Lord Bilimoria, CBI President, has also warned that the National Insurance increase will directly hurt a business's ability to hire staff at a time they are fighting crippling labour shortages.

“After all that business has gone through during the pandemic and the fantastic government support that followed, now is not the time for tax increases. It’s time to stimulate investment and growth in the economy,” he said.

"Government must be wary of heaping further pressure on businesses who will be central to the recovery, particularly by making it more expensive to recruit.”

But the government said it was right that businesses should make a contribution given that they benefit from the health and social care system via their employees. Big businesses would bear the largest burden of the tax rise, Johnson said.

A government document published alongside the announcement said 70 per cent of the money raised from businesses will come from the largest 1 per cent of companies and around 40 per cent of businesses would not be affected at all by the levy.

"Those earning more pay more and larger businesses also contribute," Chancellor Rishi Sunak said on Twitter.

However, Federation of Small Businesses (FSB) said the rise in National Insurance contributions and the dividend tax will be a “hammer blow” for small firms.

“These hikes will have business owners and sole traders feeling demoralised at the point when they’re trying to recover from the most difficult 18 months of their professional lives. For those thinking about starting up, they send completely the wrong message,” Mike Cherry, FSB national chair, said.

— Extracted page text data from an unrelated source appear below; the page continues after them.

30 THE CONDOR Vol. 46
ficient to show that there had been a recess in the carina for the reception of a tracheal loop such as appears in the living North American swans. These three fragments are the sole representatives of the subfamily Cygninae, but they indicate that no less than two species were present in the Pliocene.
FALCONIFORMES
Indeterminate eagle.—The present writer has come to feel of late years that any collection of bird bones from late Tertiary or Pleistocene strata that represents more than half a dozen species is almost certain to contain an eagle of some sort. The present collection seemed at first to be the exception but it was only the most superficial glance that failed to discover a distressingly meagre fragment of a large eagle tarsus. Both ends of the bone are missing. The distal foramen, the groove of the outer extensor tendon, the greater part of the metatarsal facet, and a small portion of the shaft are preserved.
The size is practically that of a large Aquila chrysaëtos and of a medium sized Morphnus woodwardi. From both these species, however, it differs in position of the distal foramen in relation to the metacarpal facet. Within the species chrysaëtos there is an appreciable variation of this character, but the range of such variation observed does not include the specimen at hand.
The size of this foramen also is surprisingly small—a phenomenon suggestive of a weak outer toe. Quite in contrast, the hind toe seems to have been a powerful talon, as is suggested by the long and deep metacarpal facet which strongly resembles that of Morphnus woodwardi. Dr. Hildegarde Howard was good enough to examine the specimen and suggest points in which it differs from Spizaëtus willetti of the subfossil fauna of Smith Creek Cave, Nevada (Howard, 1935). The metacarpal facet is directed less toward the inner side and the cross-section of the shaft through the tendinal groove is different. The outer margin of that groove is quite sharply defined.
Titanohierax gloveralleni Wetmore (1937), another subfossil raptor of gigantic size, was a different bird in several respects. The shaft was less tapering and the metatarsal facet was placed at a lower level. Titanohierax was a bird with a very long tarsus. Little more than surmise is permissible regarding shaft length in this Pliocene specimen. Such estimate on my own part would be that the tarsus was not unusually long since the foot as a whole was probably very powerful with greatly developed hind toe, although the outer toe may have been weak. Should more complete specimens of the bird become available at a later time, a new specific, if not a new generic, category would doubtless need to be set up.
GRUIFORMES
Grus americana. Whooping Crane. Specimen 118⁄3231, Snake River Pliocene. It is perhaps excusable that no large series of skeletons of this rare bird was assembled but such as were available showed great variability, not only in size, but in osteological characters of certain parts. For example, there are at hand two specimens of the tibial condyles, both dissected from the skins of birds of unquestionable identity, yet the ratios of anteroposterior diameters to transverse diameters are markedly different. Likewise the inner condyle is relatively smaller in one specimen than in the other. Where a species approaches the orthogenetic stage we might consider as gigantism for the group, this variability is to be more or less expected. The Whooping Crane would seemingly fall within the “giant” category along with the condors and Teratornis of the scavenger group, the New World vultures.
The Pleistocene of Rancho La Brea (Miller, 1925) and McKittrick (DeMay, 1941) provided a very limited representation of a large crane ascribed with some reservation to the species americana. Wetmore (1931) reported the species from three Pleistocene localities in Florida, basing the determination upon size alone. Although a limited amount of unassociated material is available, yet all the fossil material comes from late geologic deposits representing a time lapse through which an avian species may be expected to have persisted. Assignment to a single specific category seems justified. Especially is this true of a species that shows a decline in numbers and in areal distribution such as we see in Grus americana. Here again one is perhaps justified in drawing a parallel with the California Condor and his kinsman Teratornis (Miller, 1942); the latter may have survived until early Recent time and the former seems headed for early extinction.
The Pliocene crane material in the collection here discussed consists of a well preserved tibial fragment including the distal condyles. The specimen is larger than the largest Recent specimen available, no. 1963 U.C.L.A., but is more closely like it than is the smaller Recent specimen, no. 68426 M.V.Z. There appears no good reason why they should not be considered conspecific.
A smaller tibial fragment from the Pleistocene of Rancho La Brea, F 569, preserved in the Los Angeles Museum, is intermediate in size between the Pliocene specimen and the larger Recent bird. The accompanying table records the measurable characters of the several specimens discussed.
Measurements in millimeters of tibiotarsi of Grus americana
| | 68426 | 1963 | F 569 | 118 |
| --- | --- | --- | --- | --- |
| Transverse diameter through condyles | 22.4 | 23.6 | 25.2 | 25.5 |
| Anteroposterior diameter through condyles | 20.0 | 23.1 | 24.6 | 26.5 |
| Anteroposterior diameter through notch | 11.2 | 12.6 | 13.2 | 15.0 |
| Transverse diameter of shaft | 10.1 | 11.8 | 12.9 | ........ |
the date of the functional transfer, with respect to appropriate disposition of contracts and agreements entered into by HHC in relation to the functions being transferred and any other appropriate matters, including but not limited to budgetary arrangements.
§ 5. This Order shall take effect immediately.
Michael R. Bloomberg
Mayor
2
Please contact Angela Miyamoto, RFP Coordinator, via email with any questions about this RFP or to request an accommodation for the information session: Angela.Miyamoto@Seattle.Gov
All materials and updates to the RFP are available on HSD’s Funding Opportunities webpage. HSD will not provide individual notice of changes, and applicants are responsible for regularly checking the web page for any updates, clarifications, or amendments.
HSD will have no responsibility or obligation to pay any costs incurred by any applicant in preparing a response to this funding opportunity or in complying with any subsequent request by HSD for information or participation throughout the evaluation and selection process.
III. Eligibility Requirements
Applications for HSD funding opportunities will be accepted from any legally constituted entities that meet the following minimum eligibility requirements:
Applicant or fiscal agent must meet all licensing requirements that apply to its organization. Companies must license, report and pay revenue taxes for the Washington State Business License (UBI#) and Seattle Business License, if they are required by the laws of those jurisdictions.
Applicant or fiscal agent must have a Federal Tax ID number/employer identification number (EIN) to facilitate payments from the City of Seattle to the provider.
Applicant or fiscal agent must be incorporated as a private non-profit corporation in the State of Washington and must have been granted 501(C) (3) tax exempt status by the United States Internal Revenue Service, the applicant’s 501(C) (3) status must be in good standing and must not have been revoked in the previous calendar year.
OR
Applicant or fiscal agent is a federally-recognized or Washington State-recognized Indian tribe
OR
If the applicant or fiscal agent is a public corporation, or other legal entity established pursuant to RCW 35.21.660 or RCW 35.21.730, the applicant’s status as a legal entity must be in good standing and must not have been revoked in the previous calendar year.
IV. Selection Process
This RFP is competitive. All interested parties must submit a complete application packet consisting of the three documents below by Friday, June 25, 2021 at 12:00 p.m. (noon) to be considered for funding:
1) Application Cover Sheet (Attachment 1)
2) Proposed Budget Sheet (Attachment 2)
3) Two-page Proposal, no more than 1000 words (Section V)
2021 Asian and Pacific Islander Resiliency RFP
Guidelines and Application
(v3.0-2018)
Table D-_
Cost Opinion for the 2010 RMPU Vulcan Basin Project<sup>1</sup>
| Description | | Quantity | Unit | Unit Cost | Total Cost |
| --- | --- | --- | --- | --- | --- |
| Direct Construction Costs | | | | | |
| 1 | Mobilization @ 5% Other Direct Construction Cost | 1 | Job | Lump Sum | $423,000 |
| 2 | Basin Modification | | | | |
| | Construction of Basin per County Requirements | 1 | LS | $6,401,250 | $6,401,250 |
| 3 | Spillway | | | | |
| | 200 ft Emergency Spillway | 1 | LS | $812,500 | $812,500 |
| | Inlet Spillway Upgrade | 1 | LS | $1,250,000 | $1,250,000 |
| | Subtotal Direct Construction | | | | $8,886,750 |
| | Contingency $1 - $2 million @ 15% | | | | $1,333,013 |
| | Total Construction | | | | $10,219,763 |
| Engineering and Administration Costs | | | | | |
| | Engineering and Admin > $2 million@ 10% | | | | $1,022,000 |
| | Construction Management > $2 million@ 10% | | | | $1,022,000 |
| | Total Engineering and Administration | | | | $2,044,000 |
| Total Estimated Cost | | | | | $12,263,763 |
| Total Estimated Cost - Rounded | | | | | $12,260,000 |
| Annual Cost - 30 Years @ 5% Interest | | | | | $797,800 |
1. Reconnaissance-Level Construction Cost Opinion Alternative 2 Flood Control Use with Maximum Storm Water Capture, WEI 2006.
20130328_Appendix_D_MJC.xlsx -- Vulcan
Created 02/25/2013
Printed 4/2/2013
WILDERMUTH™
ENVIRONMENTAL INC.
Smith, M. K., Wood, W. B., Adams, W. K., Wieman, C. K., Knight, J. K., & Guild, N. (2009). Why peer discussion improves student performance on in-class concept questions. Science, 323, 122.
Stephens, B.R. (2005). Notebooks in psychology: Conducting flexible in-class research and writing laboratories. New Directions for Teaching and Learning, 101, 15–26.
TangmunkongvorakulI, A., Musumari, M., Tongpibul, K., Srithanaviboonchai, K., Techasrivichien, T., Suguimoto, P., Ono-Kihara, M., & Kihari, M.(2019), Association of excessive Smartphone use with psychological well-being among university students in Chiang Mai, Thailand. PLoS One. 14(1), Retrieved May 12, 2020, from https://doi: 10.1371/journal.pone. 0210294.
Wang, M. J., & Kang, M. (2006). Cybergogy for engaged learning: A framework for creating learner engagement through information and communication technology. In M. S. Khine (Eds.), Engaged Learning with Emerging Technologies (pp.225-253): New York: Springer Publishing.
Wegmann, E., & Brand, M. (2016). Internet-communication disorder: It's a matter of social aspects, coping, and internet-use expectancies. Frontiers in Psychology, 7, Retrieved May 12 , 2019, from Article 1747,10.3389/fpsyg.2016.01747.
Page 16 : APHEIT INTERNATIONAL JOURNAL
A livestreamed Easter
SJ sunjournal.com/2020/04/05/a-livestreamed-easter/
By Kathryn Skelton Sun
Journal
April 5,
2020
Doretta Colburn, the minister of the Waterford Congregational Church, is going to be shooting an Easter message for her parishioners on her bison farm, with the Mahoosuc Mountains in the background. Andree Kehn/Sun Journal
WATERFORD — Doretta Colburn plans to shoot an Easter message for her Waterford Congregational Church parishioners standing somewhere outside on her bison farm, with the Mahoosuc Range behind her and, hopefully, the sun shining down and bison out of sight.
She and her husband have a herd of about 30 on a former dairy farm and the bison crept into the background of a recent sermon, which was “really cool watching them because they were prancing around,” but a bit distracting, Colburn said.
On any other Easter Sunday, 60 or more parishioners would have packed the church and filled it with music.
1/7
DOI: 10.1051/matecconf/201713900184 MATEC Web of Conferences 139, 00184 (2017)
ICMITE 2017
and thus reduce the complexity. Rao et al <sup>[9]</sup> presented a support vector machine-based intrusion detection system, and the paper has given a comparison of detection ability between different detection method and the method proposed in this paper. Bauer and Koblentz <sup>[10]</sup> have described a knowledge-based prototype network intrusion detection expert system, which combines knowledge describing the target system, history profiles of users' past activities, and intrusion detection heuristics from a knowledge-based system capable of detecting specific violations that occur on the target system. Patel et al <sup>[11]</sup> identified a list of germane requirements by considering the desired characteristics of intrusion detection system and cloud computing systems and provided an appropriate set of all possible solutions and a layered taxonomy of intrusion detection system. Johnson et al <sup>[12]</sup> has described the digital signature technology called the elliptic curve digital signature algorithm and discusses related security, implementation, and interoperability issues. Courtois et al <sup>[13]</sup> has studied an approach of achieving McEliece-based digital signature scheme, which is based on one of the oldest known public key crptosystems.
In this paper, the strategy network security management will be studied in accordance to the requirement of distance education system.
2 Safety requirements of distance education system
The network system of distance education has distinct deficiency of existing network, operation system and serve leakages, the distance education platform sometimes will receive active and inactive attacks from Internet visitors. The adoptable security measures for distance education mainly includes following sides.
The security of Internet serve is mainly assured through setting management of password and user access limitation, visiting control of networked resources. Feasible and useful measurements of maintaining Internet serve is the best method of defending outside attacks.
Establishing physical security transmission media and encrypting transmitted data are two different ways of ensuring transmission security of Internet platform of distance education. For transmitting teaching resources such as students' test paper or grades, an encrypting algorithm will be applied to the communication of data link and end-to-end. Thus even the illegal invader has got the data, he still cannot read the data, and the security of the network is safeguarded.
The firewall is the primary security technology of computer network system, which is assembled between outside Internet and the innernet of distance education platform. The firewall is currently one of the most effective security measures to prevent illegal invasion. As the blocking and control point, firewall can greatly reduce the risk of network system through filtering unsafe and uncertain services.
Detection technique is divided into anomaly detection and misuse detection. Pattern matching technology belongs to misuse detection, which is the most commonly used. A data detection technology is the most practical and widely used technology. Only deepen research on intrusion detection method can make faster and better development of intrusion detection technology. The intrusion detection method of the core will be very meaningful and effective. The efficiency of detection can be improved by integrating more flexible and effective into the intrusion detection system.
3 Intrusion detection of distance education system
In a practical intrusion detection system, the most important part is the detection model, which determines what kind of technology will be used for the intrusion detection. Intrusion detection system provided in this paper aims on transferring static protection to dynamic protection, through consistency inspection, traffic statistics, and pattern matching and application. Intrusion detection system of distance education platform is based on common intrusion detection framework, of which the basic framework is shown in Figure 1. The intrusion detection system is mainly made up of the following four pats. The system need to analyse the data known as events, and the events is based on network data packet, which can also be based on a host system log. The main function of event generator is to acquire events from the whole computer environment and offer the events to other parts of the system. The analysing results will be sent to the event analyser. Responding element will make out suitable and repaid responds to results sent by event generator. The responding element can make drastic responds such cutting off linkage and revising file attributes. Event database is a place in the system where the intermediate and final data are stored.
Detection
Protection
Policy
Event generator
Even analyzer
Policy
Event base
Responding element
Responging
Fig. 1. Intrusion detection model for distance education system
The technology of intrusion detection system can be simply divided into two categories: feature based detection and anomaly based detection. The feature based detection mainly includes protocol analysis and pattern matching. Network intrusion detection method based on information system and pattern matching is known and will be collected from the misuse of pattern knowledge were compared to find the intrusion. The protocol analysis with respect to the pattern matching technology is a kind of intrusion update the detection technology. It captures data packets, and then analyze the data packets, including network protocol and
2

“This regressive levy hits employers and sole traders without meaningful regard for how their business is performing. And this increase will stifle recruitment, investment and efforts to upskill and improve productivity in the years ahead.”

Cherry called for an increase in the Employment Allowance to mitigate the effects.

“It’s extremely disappointing to see the government undermining the good work it did last year in raising the Employment Allowance to provide some protection for small employers. This move marks an anti-jobs, anti-small business, anti-start up manifesto breach,” he said.

“The government should now increase the Employment Allowance to mitigate the damaging impacts of these hikes on the small firms that make-up 99 per cen of our business community.”

Manufacturers' group Make UK said the measures would hinder Britain's recovery from its worst economic slump in more than 300 years in 2020.

"Economic history tells us that job cuts are most likely when the economy starts to open again after a downturn because firms need the capital to reset," said Chief Executive Stephen Phipson.

"After witnessing large-scale redundancies at the height of the pandemic and the plug being pulled on the furlough scheme, government should be putting in place measures to protect jobs and incentivise recruitment. An increase to NI would have the opposite effect".